Elisabeth Scheder-Bieschin

43 Inverness Street, together with Silver Jungle, is pleased to announce the first solo exhibition of cyanotypes by photographer Elisabeth Scheder-Bieschin.

In 2013, missing both her dark room and her mother who had died that year, Scheder-Bieschin turned to making cyanoprints, one of the earliest forms of photography. No camera is needed and instead sunlight and light-sensitive chemicals are used to record an image onto paper. In her first experiments with the process, she used the sun to create photograms of her mothers possessions and from that she developed a series of prints. The prints on display are a hybrid of both early and modern photographic techniques.

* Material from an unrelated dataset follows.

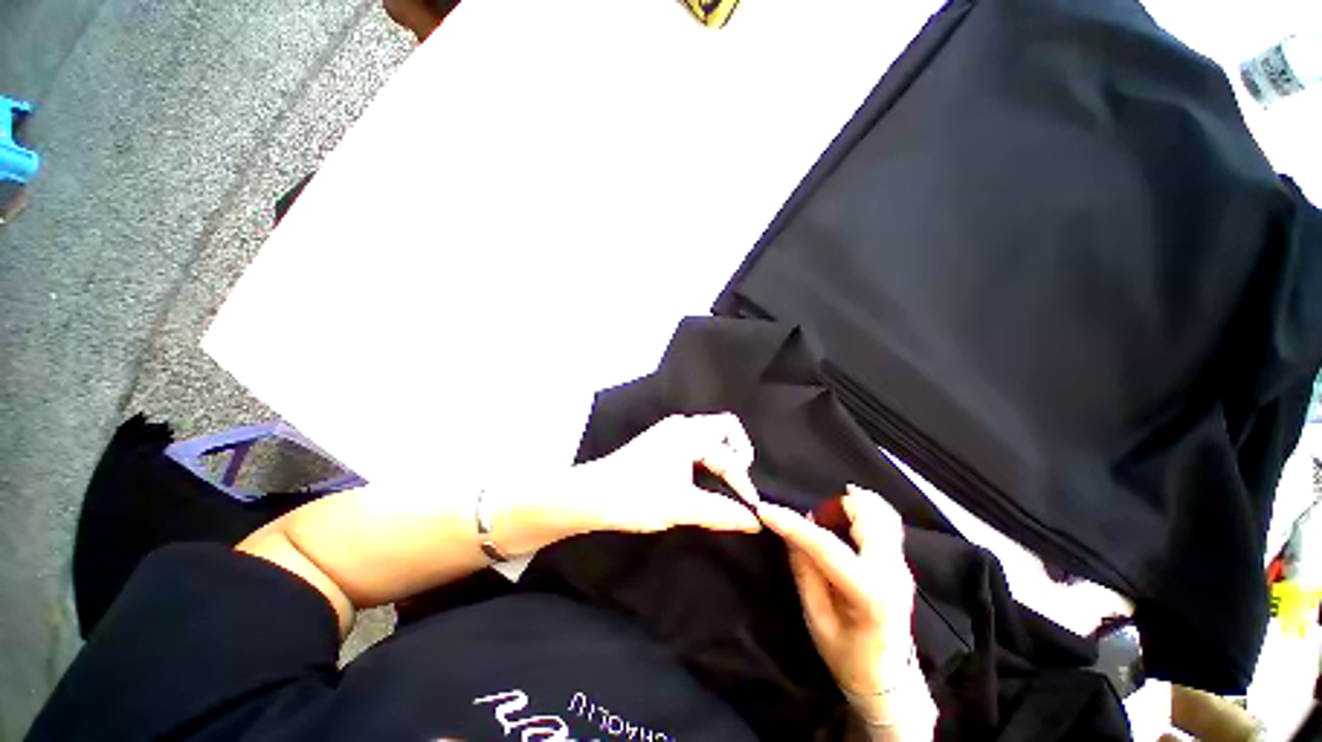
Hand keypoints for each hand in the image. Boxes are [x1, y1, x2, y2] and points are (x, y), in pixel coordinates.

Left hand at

The simplicity of the images and the subject matter – a feather, a butterfly wing, the windborne seeds of a dandelion – gives no indication of the evolving experimentation or the significance that an image might have for the artist. Traces of nostalgia and the clutter of decision-making, judgement, rejection and manipulation are left behind. So, too, are the myriad observations of daily life and the historic influences stretching back to Sir John Herschel who first discovered the cyanotype process in 1842. Sheder-Bieschin has distilled all of these, if not shed them entirely, in order to allow the object itself to communicate its own serenity.

Published in small editions, each one is hand-printed by the artist.